Where I used to work we had been using TeamCity for a number of years, and I developed a plugin to expose a
number of the server’s metrics via JMX so that we could track what it was doing over time.
To give an idea of the attributes that can be monitored by the plugin the following images show the MBean attributes
for a couple of the objects.
The first image shows the Build Server’s MBean attributes. Some of the attributes that will be discussed later
in this post are BuildQueueSize, RegisteredAgents, NumberOfRunningBuilds and CleanupDuration
The next image shows the MBean attributes for a Build Agent, specifically the Default Agent. If there were more build
agents, each would appear as a separate node under the Agent node.
Additionally both have a BuildStatistics node with the following attributes, BuildsStarted, BuildsFinished,
BuildsInterrupted, SuccessfulBuilds, FailedBuilds and IgnoredBuilds.
What we started to track was, build agents connected and available to run builds, the number of builds running and
the number of builds in the build queue. Another important metric was server availability, TeamCity has a cleanup
process that runs each night and during the cleanup it’s unavailable. Having teams around the world means there is
only a small window for the clean up to happen, but we didn’t know how long it typically took.
The graph below is from the Munin monitoring tool which was configured to collect build agents
available, running builds and build queue size. These are the BuildServer MBean attributes RegisteredAgents,
NumberOfRunningBuilds and BuildQueueSize.

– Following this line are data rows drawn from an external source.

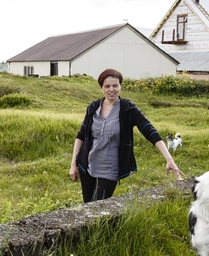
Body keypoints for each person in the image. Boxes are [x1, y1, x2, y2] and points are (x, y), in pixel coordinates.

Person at [69, 69, 183, 203]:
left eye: (115, 85)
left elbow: (150, 132)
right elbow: (81, 136)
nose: (111, 89)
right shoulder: (93, 107)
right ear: (101, 88)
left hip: (110, 169)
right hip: (87, 166)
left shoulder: (128, 109)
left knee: (97, 209)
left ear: (120, 86)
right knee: (87, 209)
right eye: (107, 86)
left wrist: (169, 160)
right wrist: (74, 164)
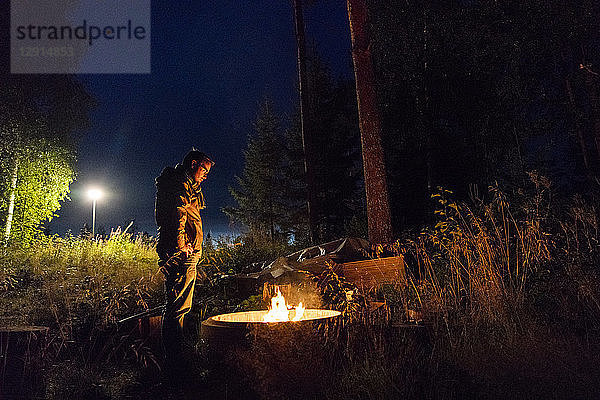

The blue line shows build agents running builds, and it shows that they a kept busy most of the time. The spike in
the build queue, the red line, above the 'Wed 00:00' label is when a number of maintenance builds that run on all the
agents are scheduled.
Another example shows the build activity for a week, most days are the same, the days labeled '01' and '02'
are the weekend.
Again the nightly maintenance tasks show up as spikes each day. One interesting problem is for day '02', the
build queue has a number of builds, agents are availble but the queue doesn’t decrease. One possible cause of
this is a build stuck on an agent and the queued builds are maintenance tasks for that agent. Another is a
resource monitor plugin that we use that can prevent builds from running if the resource isn’t available,
i.e. a database server.
The next graph shows the cleanup time for a month. It shows a variation in the amount of time that TeamCity
is unavailable, some days its only 15-20 minutes others its 90 minutes or more. There a few points on the
graph where 0 is recorded, this is due to the server being restarted, the JMX plugin only makes the cleanup
time available after a cleanup has occurred.